When working with direct training, a simple least mean squares algorithm will tweak the coefficients to minimize the difference between the score calculated by your AI and the perfectly accurate score that was provided by your experiment generator (or brute forced offline).
However, when working with indirect training, the winrate of the program will be the only indicator. To help with evaluating different intermediate board states, one could also use the score of a successor state to evaluate a current state. While it may sound strange that evaluating a successor state will improve the evaluation function itself, it has been proven that such iterative estimating based off of successor states converges towards a function with perfect weights.
Optimization
If you did everything correctly, then you have a working program, worthy of being called Artificial Intelligence!…but you’re still not rank 1 after the 1st submit, are you? This is where optimizing and nesting AIs comes into play. Say you’ve picked your algorithm for your next contest, and upon finishing it you get into the top 100; however, your competitive drive won’t let you sleep with those rookie ranks…so where do you go from there?
You could tweak things yourself:
- Use your domain knowledge to create new features to help your AI manually. In other words – improve your AI core based on your knowledge about the task.
- Modify the data you’re working with to better match the reality.
- Modify the representation function – find out what features should have been considered to avoid getting into unfavorable situations.
Or you could nest your bot with another machine-learning algorithm and let an AI improve your AI:
- Use metaheuristics (like GA) to obtain optimal coefficients for your target function.
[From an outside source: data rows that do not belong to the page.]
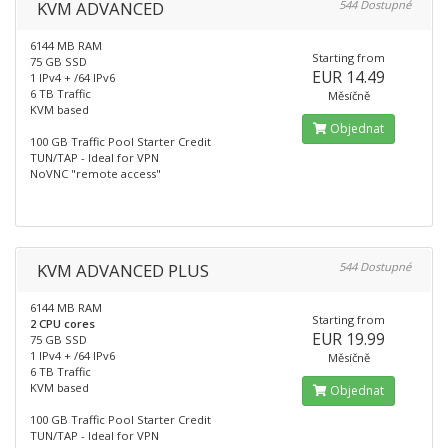
KVM ADVANCED
544 Dostupné
6144 MB RAM
Starting from
75 GB SSD
EUR 14.49
1 IPv4 + /64 IPv6
6 TB Traffic
Měsíčně
KVM based
Objednat
100 GB Traffic Pool Starter Credit
TUN/TAP - Ideal for VPN
NoVNC "remote access"
KVM ADVANCED PLUS
544 Dostupné
6144 MB RAM
Starting from
2 CPU cores
EUR 19.99
75 GB SSD
1 IPv4 + /64 IPv6
Měsíčně
6 TB Traffic
KVM based
Objednat
100 GB Traffic Pool Starter Credit
TUN/TAP - Ideal for VPN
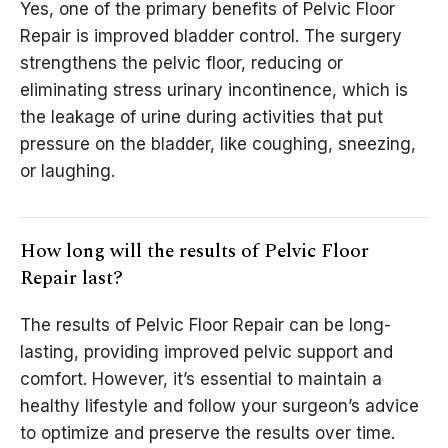
Yes, one of the primary benefits of Pelvic Floor
Repair is improved bladder control. The surgery
strengthens the pelvic floor, reducing or
eliminating stress urinary incontinence, which is
the leakage of urine during activities that put
pressure on the bladder, like coughing, sneezing,
or laughing.
How long will the results of Pelvic Floor
Repair last?
The results of Pelvic Floor Repair can be long-
lasting, providing improved pelvic support and
comfort. However, it’s essential to maintain a
healthy lifestyle and follow your surgeon’s advice
to optimize and preserve the results over time.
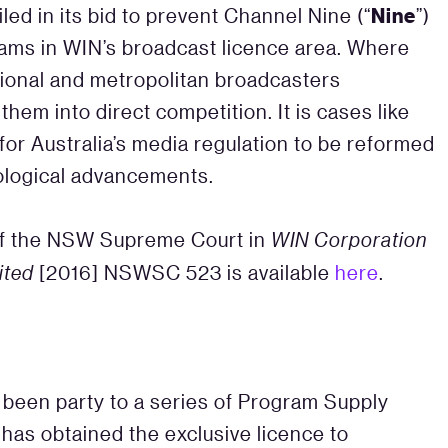
Nine
iled in its bid to prevent Channel Nine (“
”)
rams in WIN’s broadcast licence area. Where
egional and metropolitan broadcasters
hem into direct competition. It is cases like
or Australia’s media regulation to be reformed
nological advancements.
of the NSW Supreme Court in
WIN Corporation
ited
[2016] NSWSC 523 is available
here
.
 been party to a series of Program Supply
has obtained the exclusive licence to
- Replace your target function with an artificial neural network and train it instead.
- Tune your hyperparameters with extensive testing to find the combination that works the best.
There are always things to improve and the number of options can be discouraging. Your 6th sense for finding the bottleneck where your bot is hiding comes with experience – just knowing how to improve something in theory is not enough.
Are you already anticipating the next contest? Be sure to register so you don’t miss your chance to prove your skill!
This blog post was inspired and based off of the work from Tom M. Mitchell: “Machine Learning.” It’s a great book for everyone interested in the field – serving as an introduction to various approaches to machine learning, providing exercises for those who are looking for a challenge and providing in-depth explanations about various algorithms like neural networks, Bayesian learning, genetic algorithms reinforcement learning and many more.